• _The task_: Every record must be restated exactly. Drop the images.

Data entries
=== Section Start ===

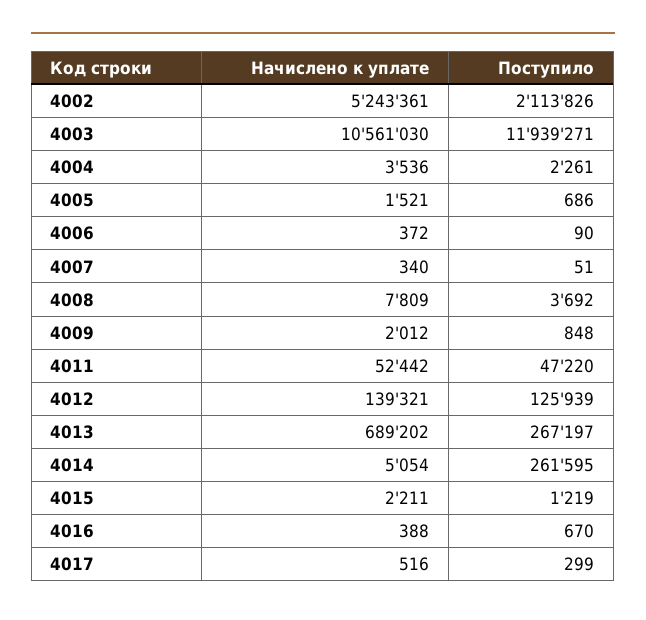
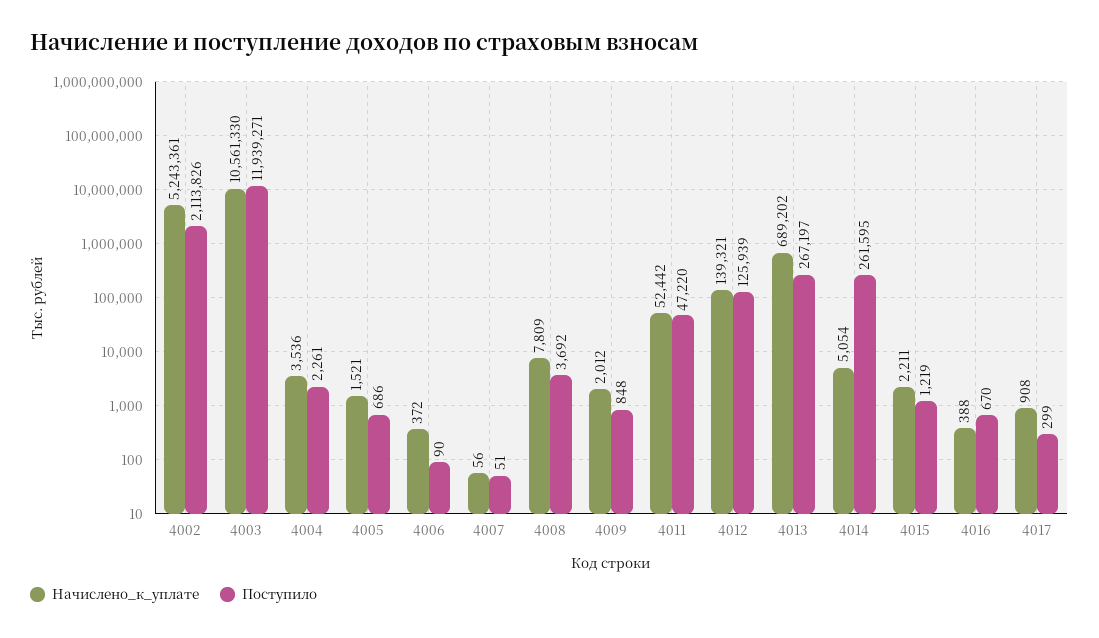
  {
    "Начислено к уплате": {
      "4002": 5243361,
-     "4003": 10561030,
+     "4003": 10561330,
      "4004": 3536,
      "4005": 1521,
      "4006": 372,
-     "4007": 340,
+     "4007": 56,
      "4008": 7809,
      "4009": 2012,
      "4011": 52442,
      "4012": 139321,
      "4013": 689202,
      "4014": 5054,
      "4015": 2211,
      "4016": 388,
-     "4017": 516
+     "4017": 908
    },
    "Поступило": {
      "4002": 2113826,
      "4003": 11939271,
      "4004": 2261,
      "4005": 686,
      "4006": 90,
      "4007": 51,
      "4008": 3692,
      "4009": 848,
      "4011": 47220,
      "4012": 125939,
      "4013": 267197,
      "4014": 261595,
      "4015": 1219,
      "4016": 670,
      "4017": 299
    }
  }

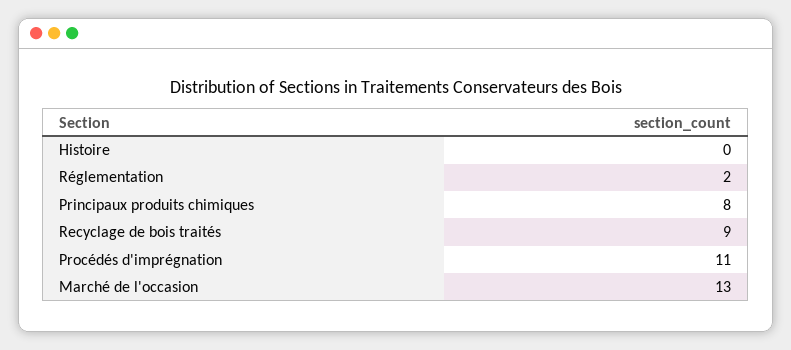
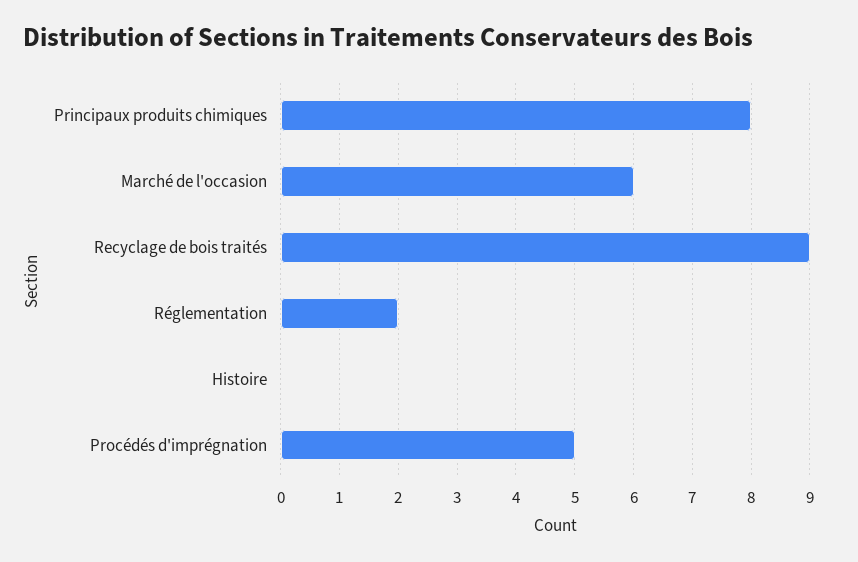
  {
    "Histoire": 0,
    "Réglementation": 2,
    "Principaux produits chimiques": 8,
    "Recyclage de bois traités": 9,
-   "Procédés d'imprégnation": 11,
+   "Procédés d'imprégnation": 5,
-   "Marché de l'occasion": 13
+   "Marché de l'occasion": 6
  }

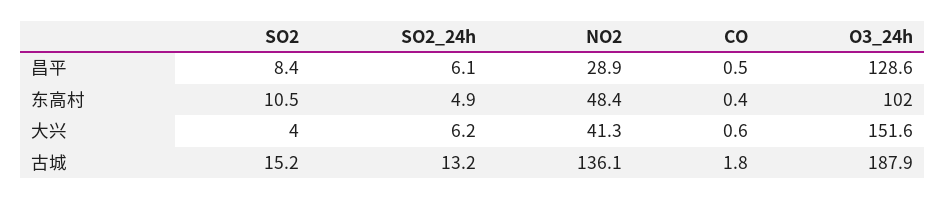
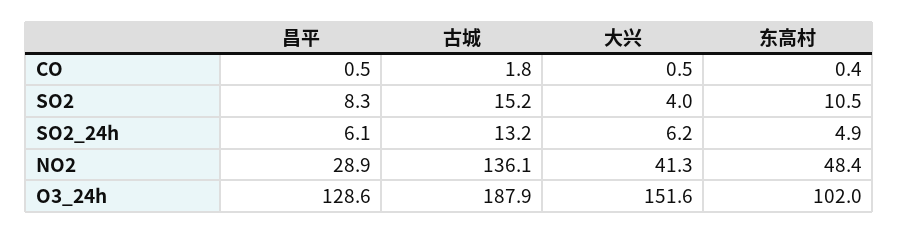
  {
    "SO2": {
-     "昌平": 8.4,
+     "昌平": 8.3,
      "东高村": 10.5,
      "大兴": 4,
      "古城": 15.2
    },
    "SO2_24h": {
      "昌平": 6.1,
      "东高村": 4.9,
      "大兴": 6.2,
      "古城": 13.2
    },
    "NO2": {
      "昌平": 28.9,
      "东高村": 48.4,
      "大兴": 41.3,
      "古城": 136.1
    },
    "CO": {
      "昌平": 0.5,
      "东高村": 0.4,
-     "大兴": 0.6,
+     "大兴": 0.5,
      "古城": 1.8
    },
    "O3_24h": {
      "昌平": 128.6,
      "东高村": 102,
      "大兴": 151.6,
      "古城": 187.9
    }
  }

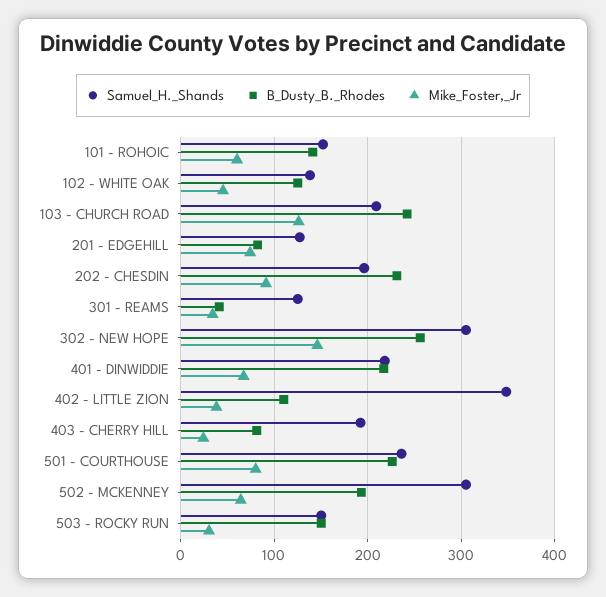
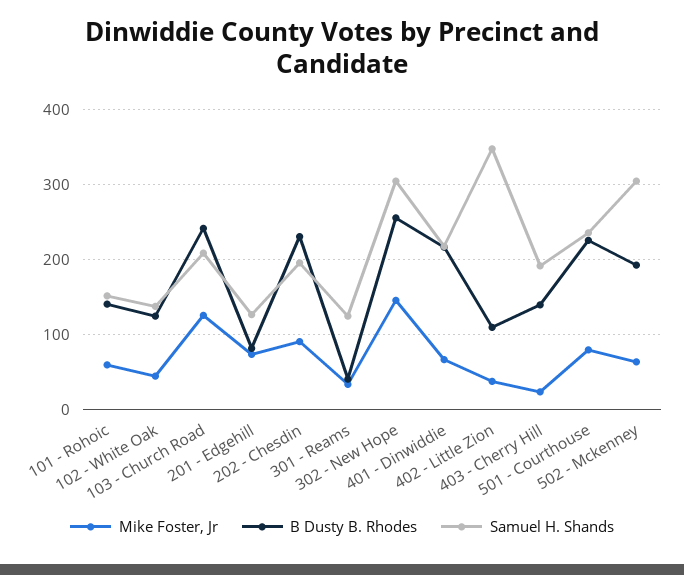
  {
    "Samuel_H._Shands": {
      "101 - ROHOIC": 150,
      "102 - WHITE OAK": 140,
      "103 - CHURCH ROAD": 210,
      "201 - EDGEHILL": 130,
      "202 - CHESDIN": 200,
      "301 - REAMS": 130,
      "302 - NEW HOPE": 310,
      "401 - DINWIDDIE": 220,
      "402 - LITTLE ZION": 350,
      "403 - CHERRY HILL": 190,
      "501 - COURTHOUSE": 240,
-     "502 - MCKENNEY": 310,
+     "502 - MCKENNEY": 310
-     "503 - ROCKY RUN": 150
    },
    "B_Dusty_B._Rhodes": {
      "101 - ROHOIC": 140,
      "102 - WHITE OAK": 130,
      "103 - CHURCH ROAD": 240,
      "201 - EDGEHILL": 80,
      "202 - CHESDIN": 230,
      "301 - REAMS": 40,
      "302 - NEW HOPE": 260,
      "401 - DINWIDDIE": 220,
      "402 - LITTLE ZION": 110,
-     "403 - CHERRY HILL": 80,
+     "403 - CHERRY HILL": 140,
      "501 - COURTHOUSE": 230,
-     "502 - MCKENNEY": 190,
+     "502 - MCKENNEY": 190
-     "503 - ROCKY RUN": 150
    },
    "Mike_Foster,_Jr": {
      "101 - ROHOIC": 60,
      "102 - WHITE OAK": 50,
      "103 - CHURCH ROAD": 130,
      "201 - EDGEHILL": 70,
      "202 - CHESDIN": 90,
      "301 - REAMS": 30,
      "302 - NEW HOPE": 150,
      "401 - DINWIDDIE": 70,
      "402 - LITTLE ZION": 40,
      "403 - CHERRY HILL": 20,
      "501 - COURTHOUSE": 80,
-     "502 - MCKENNEY": 60,
+     "502 - MCKENNEY": 60
-     "503 - ROCKY RUN": 30
    }
  }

=== Section End ===

• _Written response_:
  {
    "Начислено к уплате": {
      "4002": 5243361,
-     "4003": 10561030,
+     "4003": 10561330,
      "4004": 3536,
      "4005": 1521,
      "4006": 372,
-     "4007": 340,
+     "4007": 56,
      "4008": 7809,
      "4009": 2012,
      "4011": 52442,
      "4012": 139321,
      "4013": 689202,
      "4014": 5054,
      "4015": 2211,
      "4016": 388,
-     "4017": 516
+     "4017": 908
    },
    "Поступило": {
      "4002": 2113826,
      "4003": 11939271,
      "4004": 2261,
      "4005": 686,
      "4006": 90,
      "4007": 51,
      "4008": 3692,
      "4009": 848,
      "4011": 47220,
      "4012": 125939,
      "4013": 267197,
      "4014": 261595,
      "4015": 1219,
      "4016": 670,
      "4017": 299
    }
  }

  {
    "Histoire": 0,
    "Réglementation": 2,
    "Principaux produits chimiques": 8,
    "Recyclage de bois traités": 9,
-   "Procédés d'imprégnation": 11,
+   "Procédés d'imprégnation": 5,
-   "Marché de l'occasion": 13
+   "Marché de l'occasion": 6
  }

  {
    "SO2": {
-     "昌平": 8.4,
+     "昌平": 8.3,
      "东高村": 10.5,
      "大兴": 4,
      "古城": 15.2
    },
    "SO2_24h": {
      "昌平": 6.1,
      "东高村": 4.9,
      "大兴": 6.2,
      "古城": 13.2
    },
    "NO2": {
      "昌平": 28.9,
      "东高村": 48.4,
      "大兴": 41.3,
      "古城": 136.1
    },
    "CO": {
      "昌平": 0.5,
      "东高村": 0.4,
-     "大兴": 0.6,
+     "大兴": 0.5,
      "古城": 1.8
    },
    "O3_24h": {
      "昌平": 128.6,
      "东高村": 102,
      "大兴": 151.6,
      "古城": 187.9
    }
  }

  {
    "Samuel_H._Shands": {
      "101 - ROHOIC": 150,
      "102 - WHITE OAK": 140,
      "103 - CHURCH ROAD": 210,
      "201 - EDGEHILL": 130,
      "202 - CHESDIN": 200,
      "301 - REAMS": 130,
      "302 - NEW HOPE": 310,
      "401 - DINWIDDIE": 220,
      "402 - LITTLE ZION": 350,
      "403 - CHERRY HILL": 190,
      "501 - COURTHOUSE": 240,
-     "502 - MCKENNEY": 310,
+     "502 - MCKENNEY": 310
-     "503 - ROCKY RUN": 150
    },
    "B_Dusty_B._Rhodes": {
      "101 - ROHOIC": 140,
      "102 - WHITE OAK": 130,
      "103 - CHURCH ROAD": 240,
      "201 - EDGEHILL": 80,
      "202 - CHESDIN": 230,
      "301 - REAMS": 40,
      "302 - NEW HOPE": 260,
      "401 - DINWIDDIE": 220,
      "402 - LITTLE ZION": 110,
-     "403 - CHERRY HILL": 80,
+     "403 - CHERRY HILL": 140,
      "501 - COURTHOUSE": 230,
-     "502 - MCKENNEY": 190,
+     "502 - MCKENNEY": 190
-     "503 - ROCKY RUN": 150
    },
    "Mike_Foster,_Jr": {
      "101 - ROHOIC": 60,
      "102 - WHITE OAK": 50,
      "103 - CHURCH ROAD": 130,
      "201 - EDGEHILL": 70,
      "202 - CHESDIN": 90,
      "301 - REAMS": 30,
      "302 - NEW HOPE": 150,
      "401 - DINWIDDIE": 70,
      "402 - LITTLE ZION": 40,
      "403 - CHERRY HILL": 20,
      "501 - COURTHOUSE": 80,
-     "502 - MCKENNEY": 60,
+     "502 - MCKENNEY": 60
-     "503 - ROCKY RUN": 30
    }
  }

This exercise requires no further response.